27 Ocak 2000 22:00

'Faili meçhullerin sorumlusu devlet'

Ankara'da gerçekleştirilen "Terörsüz Özgürlük-Yakınları 'Faili Meçhul' Cinayetleri Sorguluyor" başlıklı açıkoturumda, sorumlunun devlet olduğu vurgulandı.

Paylaş
'Faili meçhullerin sorumlusu devlet'
Uğur Mumcu'yu anma etkinlikleri çerçevesinde Mülkiyeliler Birliği tarafından düzenlenen "Terörsüz Özgürlük-Yakınları 'Faili Meçhul' Cinayetleri Sorguluyor" başlıklı açıkoturum önceki gün Ankara'da yapıldı. Açıkoturuma, Metin Göktepe, Turan Dursun, Behçet Aysan, Musa Anter, Muammer Aksoy, Uğur Mumcu, Kutlu Adalı, Hakan Şenyuva, Nejdet Bulut ve Orhan Yavuz'un yakınları katıldı.

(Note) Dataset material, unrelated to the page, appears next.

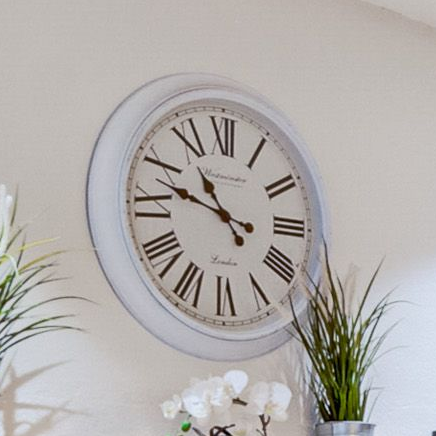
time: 10:48
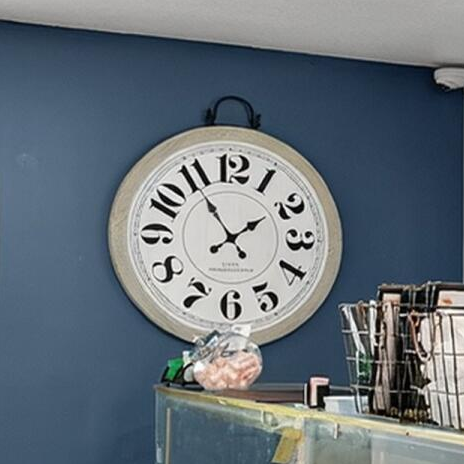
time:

Metin Göktepe'nin annesi Fadime Göktepe, Metin'in katillerinin belli olduğunu ve ortalıkta gezdiğini söyledi. "İnsan insanı öldürmez" diyen Göktepe, Mumcu öldürüleli 7 yıl olduğunu ve bu süre içinde çok sayıda hükümet değiştiğini, ancak yine de faillerinin bulunmadığını belirtti. Devletin çeteleri beslediğini, insanların vergi verdiğini ve o vergilerle insanların öldürüldüğünü ifade eden Göktepe, "Metin gerçeğin peşinde olduğu için öldürüldü. Yalnız ben değilim acı çeken. Biz birlik olursak failler bulunacak" dedi.

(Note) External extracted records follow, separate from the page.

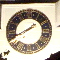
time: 1:39
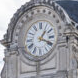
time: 1:18
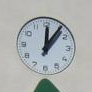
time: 12:06
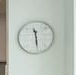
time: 11:28
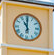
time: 11:00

Turan Dursun'un oğlu Abit Dursun ise tetikçiler farklı olsa bile gazetecilerin, aydınların, yazarların gözleri dolara endeksli merkezler tarafından katledildiklerini söyledi. Dursun, babası öldürüldüğünde çalışmalarına da resmi yetkililer tarafından el konulduğunu, tüm istemlerine rağmen bu çalışmaların kendilerine verilmediğini belirterek, "Babamın katilleri devletin elindedir" dedi.
Örgütlenme istendi
Behçet Aysan'ın kızı Eren Aysan da Sivas olaylarının üzerinden 7 yıl geçtiğini, ancak "yaşasın- kahrolsun" demekle bir yere varılamadığını ve yakınlarını faili belli cinayetlerde yaşamını yitirenlerin örgütlenmesi gerektiğini söyledi. Aysan, Sivas'ta insanların 8 saat ölümü beklediğini, telsiz kayıtlarının da bunu doğruladığını belirterek, devlet ile Sivas olaylarının örgütleyicilerinden Hizbullah gibi terör örgütleri arasında ciddi bir bağ olduğuna inandığını ifade etti.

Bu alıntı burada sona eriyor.